UMAP2016S

Analyzing Aggregated Semantics-enabled User Modeling on Google+ and Twitter for Personalized Link Recommendations


About


This post provides supplemental material and information about the paper "Analyzing Aggregated Semantics-enabled User Modeling on Google+ and Twitter for Personalized Link Recommendations"


Abstract


In this paper, we study if reusing Google+ profiles can provide reliable recommendations on Twitter to resolve the cold start problem. Next, we investigate the impact of giving different weights for aggregating user profiles from two OSNs and present that giving a higher weight to the targeted OSN profiles for aggregation allows the best performance in the context of a personalized link recommender system. Finally, we propose a user modeling strategy which combines entity- and category-based user profiles using with a discounting strategy. Results show that our proposed strategy improves the quality of user modeling significantly compared to the baseline method.

Slides:



About.me Dataset


Users tend to have multiple social identities in different OSNs [1]. To retrieve the ground truth data (i.e., users who are using both Google+ and Twitter), we obtained OSN accounts of users from about.me. About.me is a personal web hosting service, which offers registered users a simple platform from which to link multiple online identities, relevant external sites (e.g., personal homepage), and popular OSNs such as Facebook, Twitter, Google+ etc. We started from a set of randomly returned about.me accounts retrieved from about.me API15 and then gradually extended this set in a snowball manner. After all, we crawled 247,630 public profiles pages from about.me during December 2014 that have at least two external links. Two irrelevant external links to OSN identities (i.e., relevant external sites and RSS feeds that users added) were removed.

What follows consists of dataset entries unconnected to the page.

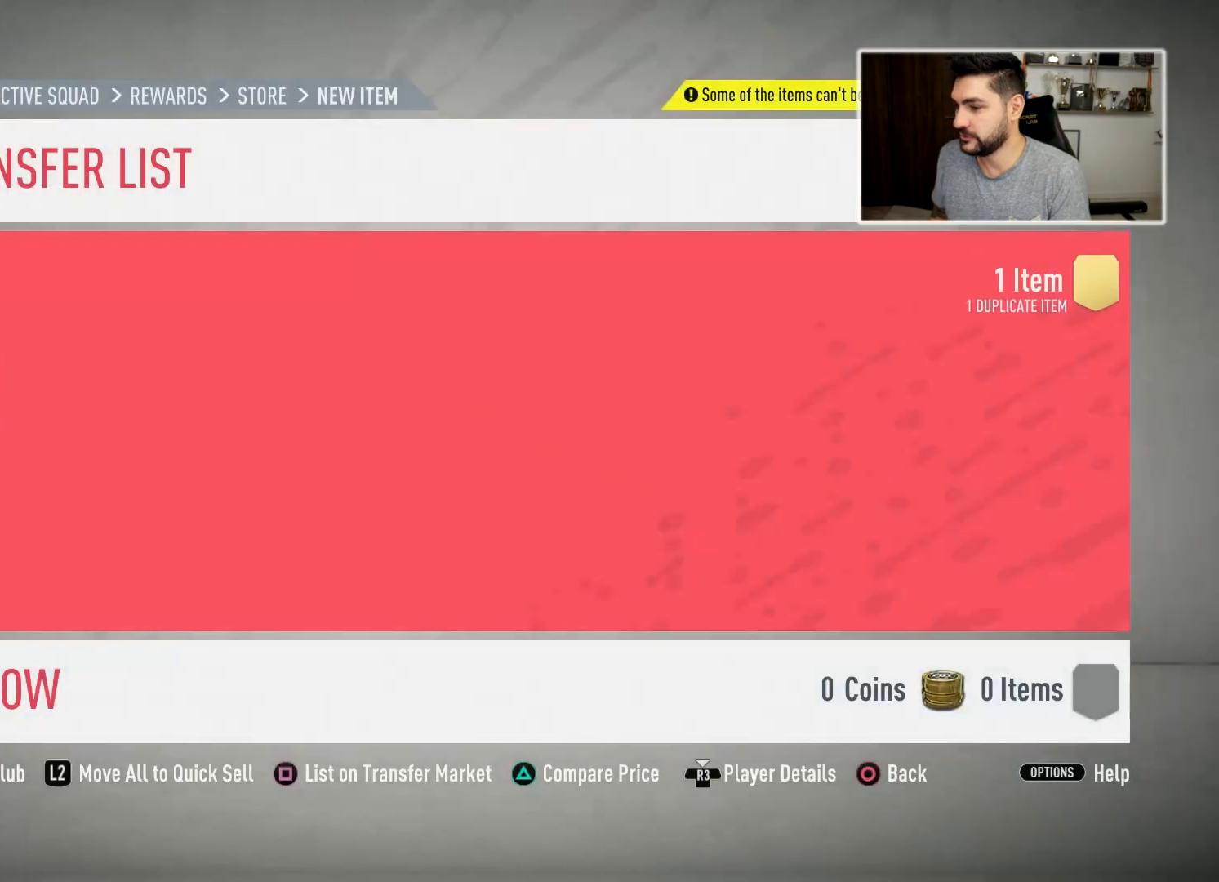
{"buttons": [], "left_stick": "center", "right_stick": "center", "events": [[233, "R2", "down"], [367, "R2", "up"]]}
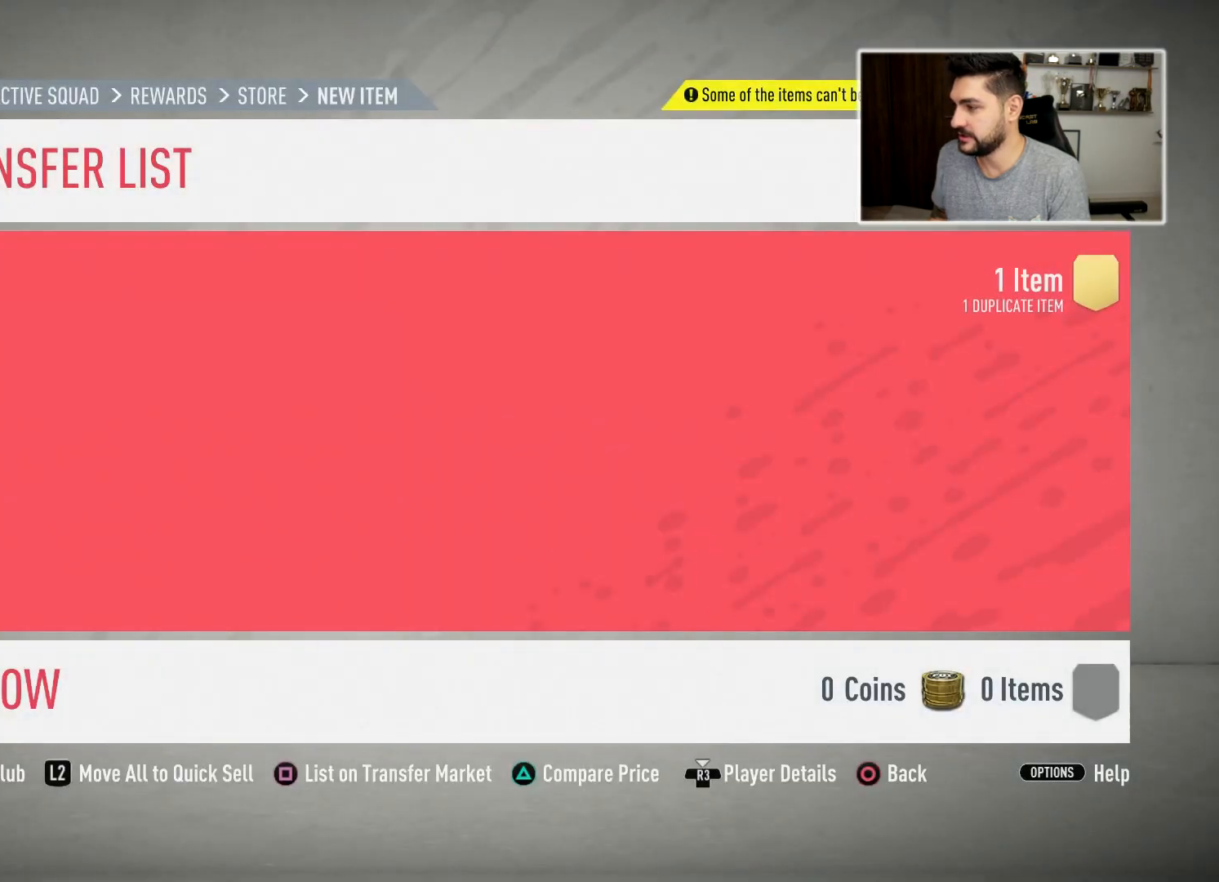
{"buttons": ["L2"], "left_stick": "center", "right_stick": "center", "events": [[500, "L2", "down"]]}
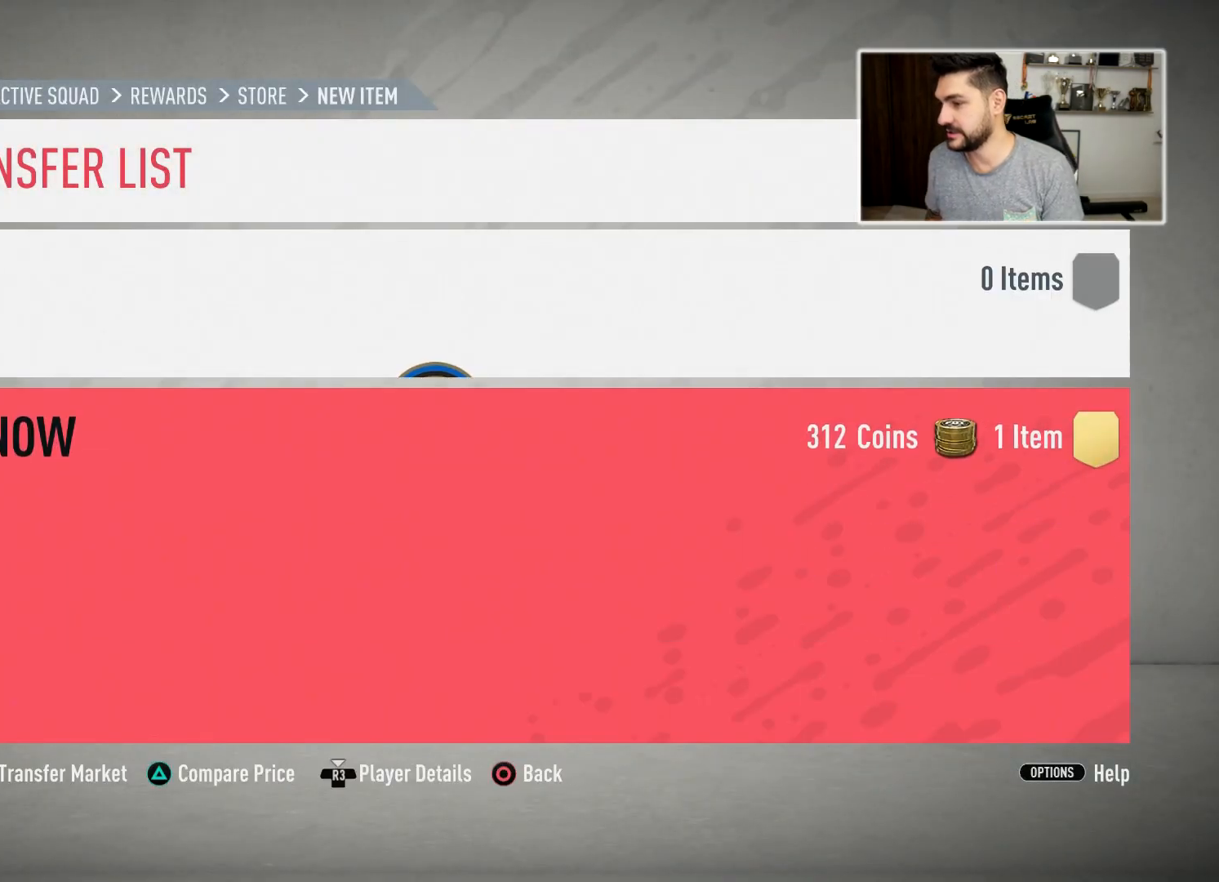
{"buttons": [], "left_stick": "center", "right_stick": "center", "events": [[133, "L2", "up"], [267, "CROSS", "down"], [367, "CROSS", "up"]]}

Figure 1. OSN co-occurring network in about.me dataset
As a result, there are 29 different communities in our dataset (see Figure 1). In Figure 1, the ties between OSNs show the co-occurrence frequency of two social networks in the profile pages of users.

The portion of users having three OSNs is the highest (22%) followed by 20% and 18% for those having four and two social networks, respectively. Over half (60%) of people have 2-4 social networks and each person participates in 4.48 OSNs on average. In our dataset, the number of different OSNs (29) and the average number (4.48) that each person participates in are both higher than the numbers from the previous study [14], which are 15 and 3.92 respectively.


Dataset for our study 


As we were interested in analyzing aggregated user profiles from Twitter and Google+, we randomly selected 480 active users from about.me dataset who had been using both OSNs. We extracted their UGC from Twitter and Google+ as well as all links shared with those UGC using our user modeling framework. All DBpedia entities within UGC and those within the content of each link were retrieved using the framework. The numbers of entities extracted from Twitter and Google+ profiles of users are displayed in Figure 3. As we can see from the figure, a greater number Of entities can be extracted from Google+ activities.

Figure 2. The number of entities extracted from Twitter and Google+ profiles of users



References


[1]. J. Liu, F. Zhang, X. Song, Y.-I. Song, C.-Y. Lin, and H.-W. Hon. What's in a name?: an unsupervised approach to link users across communities. In Proceedings of the sixth ACM international conference on Web search and data mining, pages 495-504. ACM, 2013.